Notizbuch der Woche

Kommentar: Hindernisse überwinden

Es ist einfach nicht zu verstehen. Da gibt es in Neu-Isenburg rührige und ehrenamtliche Helfer, die unermüdlich versuchen, die Situation der verarmten Bevölkerung - vor allem die der Kinder und Senioren - in Beregovo in der westlichen Ukraine zu verbessern. Von Holger Klemm

Doch Bürokraten in der Hauptstadt Kiew werfen dem bislang sehr erfolgreichen ökumenischen Projekt „Täglich Brot für Beregovo“ der evangelisch-reformierten Marktplatzgemeinde Knüppel zwischen die Beine.
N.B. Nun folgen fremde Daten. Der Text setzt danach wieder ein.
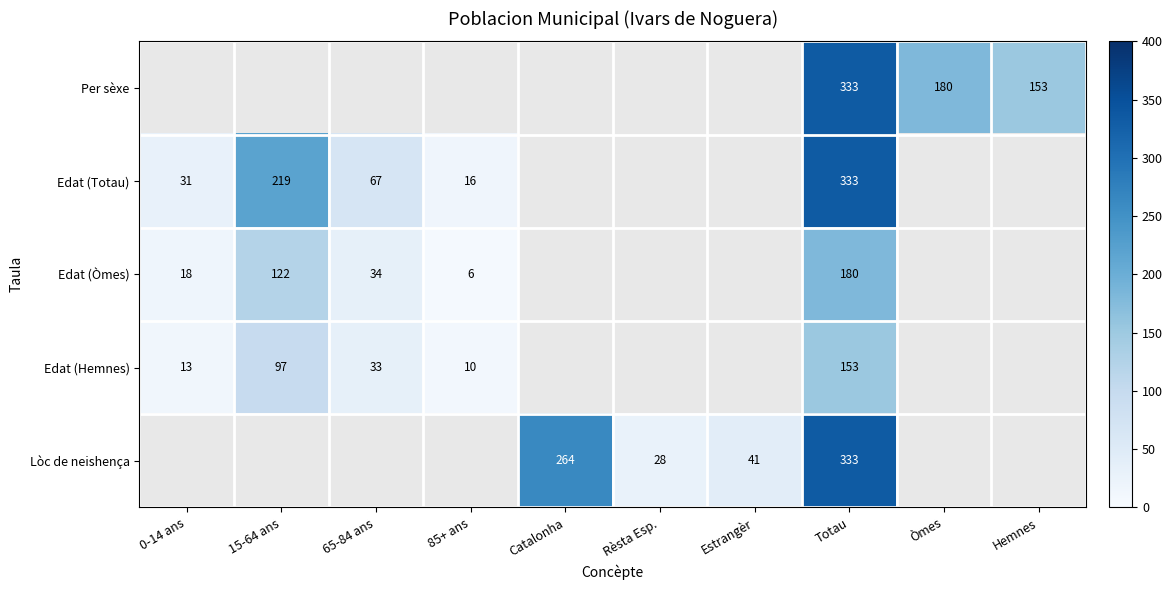

What is the smallest value displayed?

6.0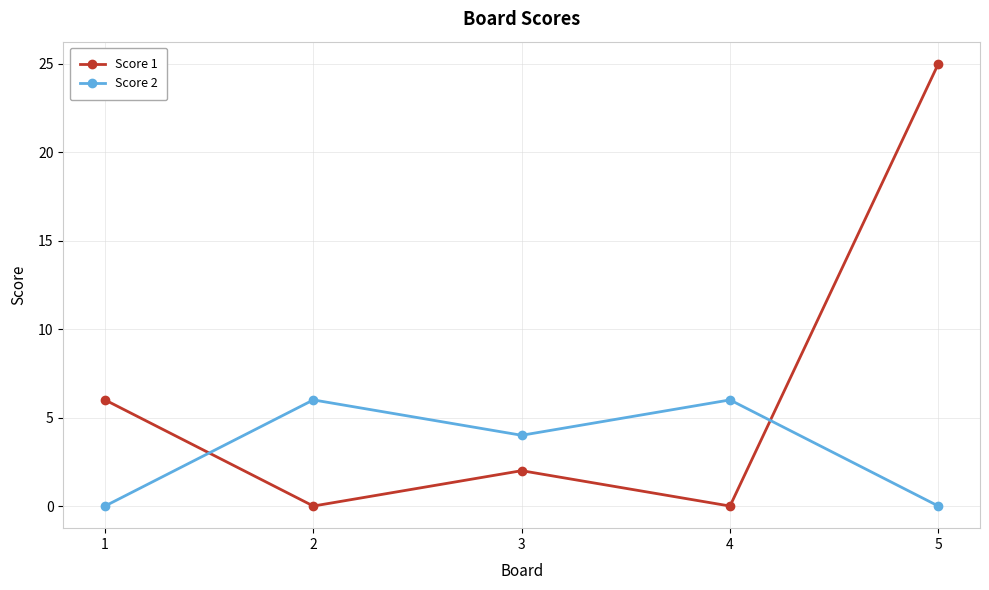

Which category has the highest value across all series?

5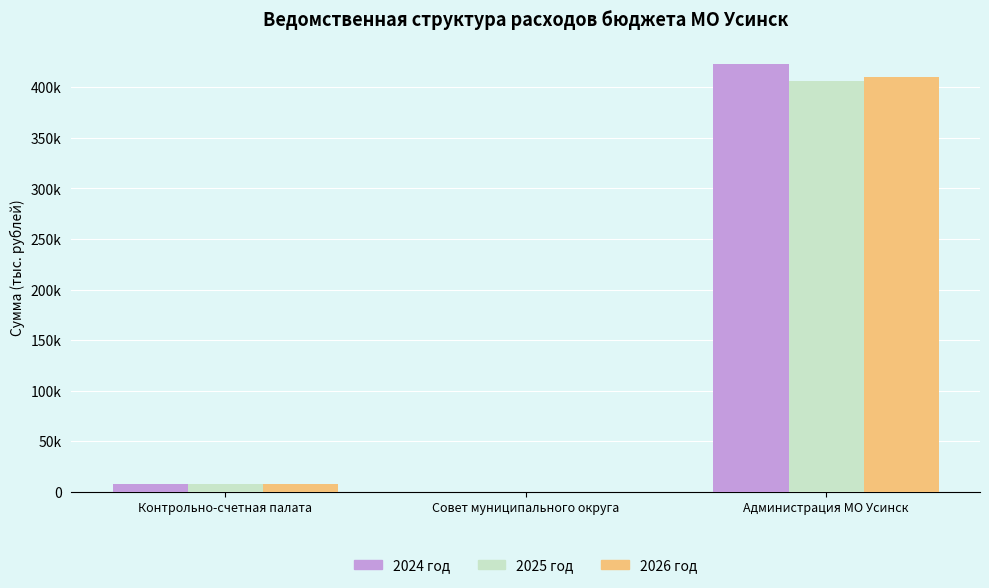

Which series changed the most between Контрольно-счетная палата and Администрация МО Усинск?

2024 год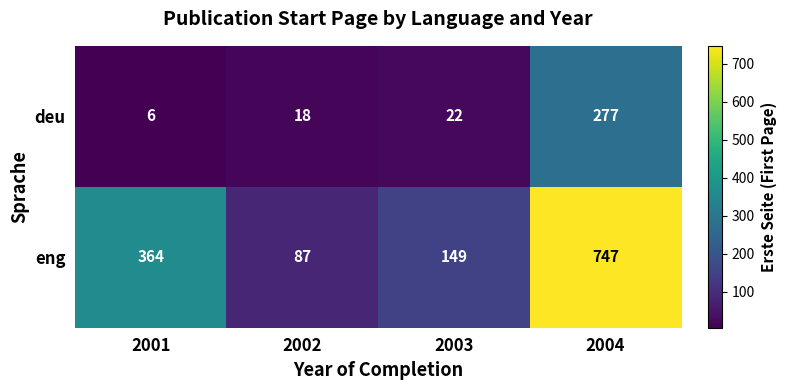

Which series changed the most between 2001 and 2004?

eng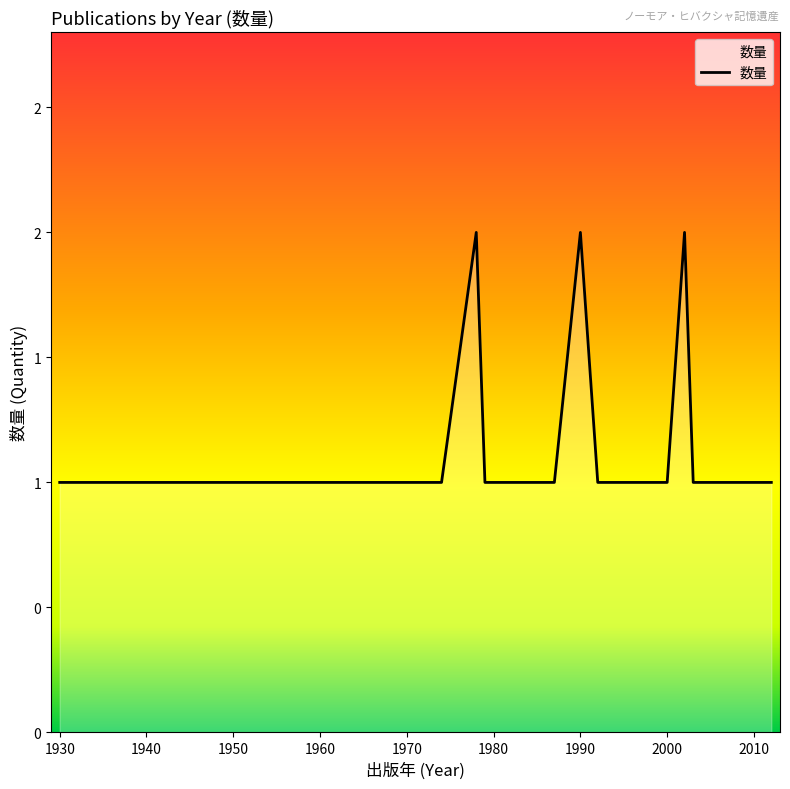

Is this an area chart (filled region under the line)?

Yes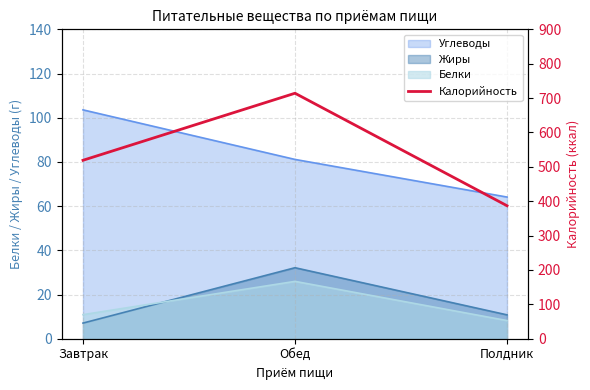

How many values are below 519?

1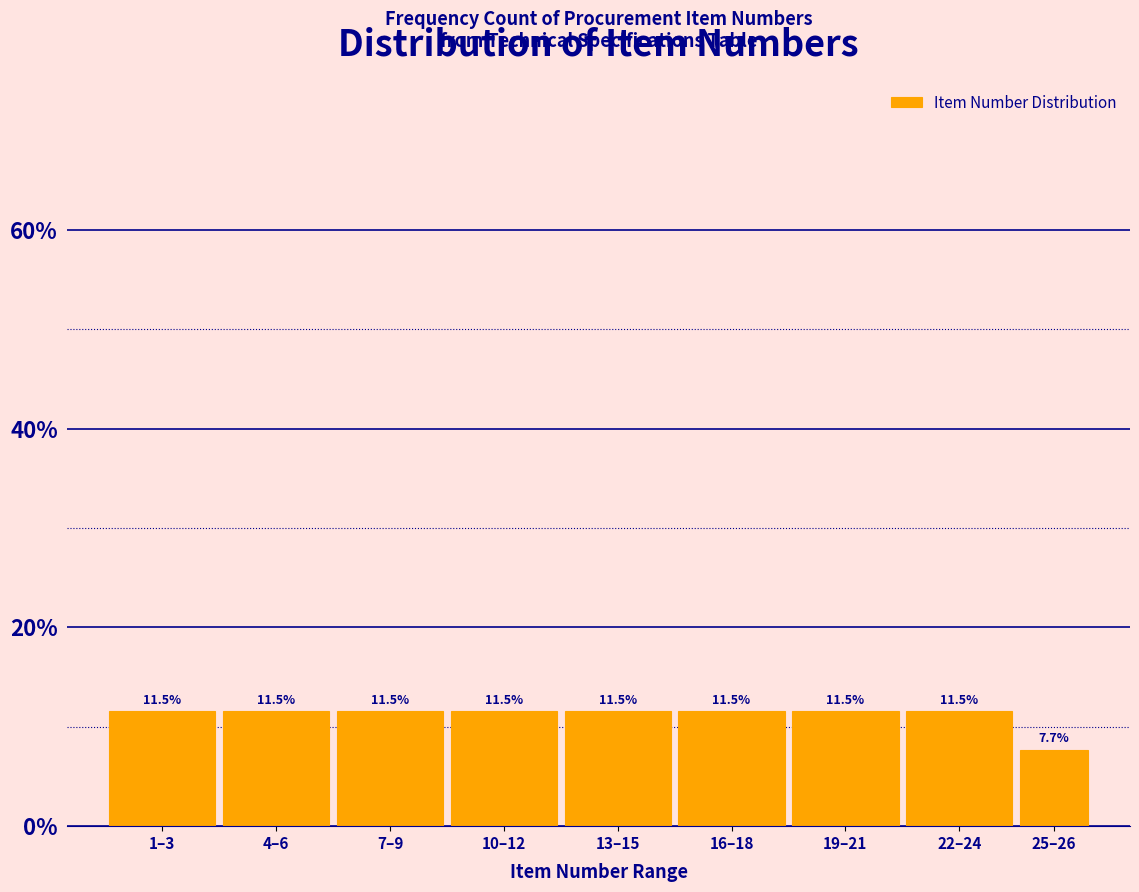

Are the bars horizontal?

No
Dabei müssten gerade sie ein Interesse daran haben, dass von auswärts Hilfe kommt, wenn schon das eigene Land und die dortigen Politiker nicht in der Lage sind, die Lebensbedingungen in der Ukraine dauerhaft zu verbessern.

Doch glücklicherweise gibt es weiterhin Menschen wie Jutta Loesch, die sich durch solche Hindernisse nicht beirren lassen. Nachdem die Neu-Isenburgerin mit Briefen und Mails nicht weiterkam, reiste sie auf eigene Kosten kurzerhand in das osteuropäische Land, um die Ursache für die verzögerte Abwicklung des Transports aus der Hugenottenstadt durch den Zoll zu erkunden. Sie konnte mit der halbwegs beruhigen Erkenntnis zurückfahren, dass die durch einen Personalwechsel in der Verwaltung in Kiew entstandenen Probleme nur vorübergehend und die aufgelaufenen Hilfsgüter, die auf dem Zollhof in Beregovo lagern, mittlerweile zum Teil frei gegeben seien. Der Rest soll in Kürze folgen. Man kann nun nur hoffen, dass die Neu-Isenburger sich nicht entmutigen lassen und „Täglich Brot für Beregevo“ weiterhin so intensiv unterstützen wie bisher. Denn die Konzentration auf ein konkretes Hilfsprojekt vor Ort zeigt, dass sich eine scheinbar aussichtslose Lage durchaus zum Besseren wenden lässt.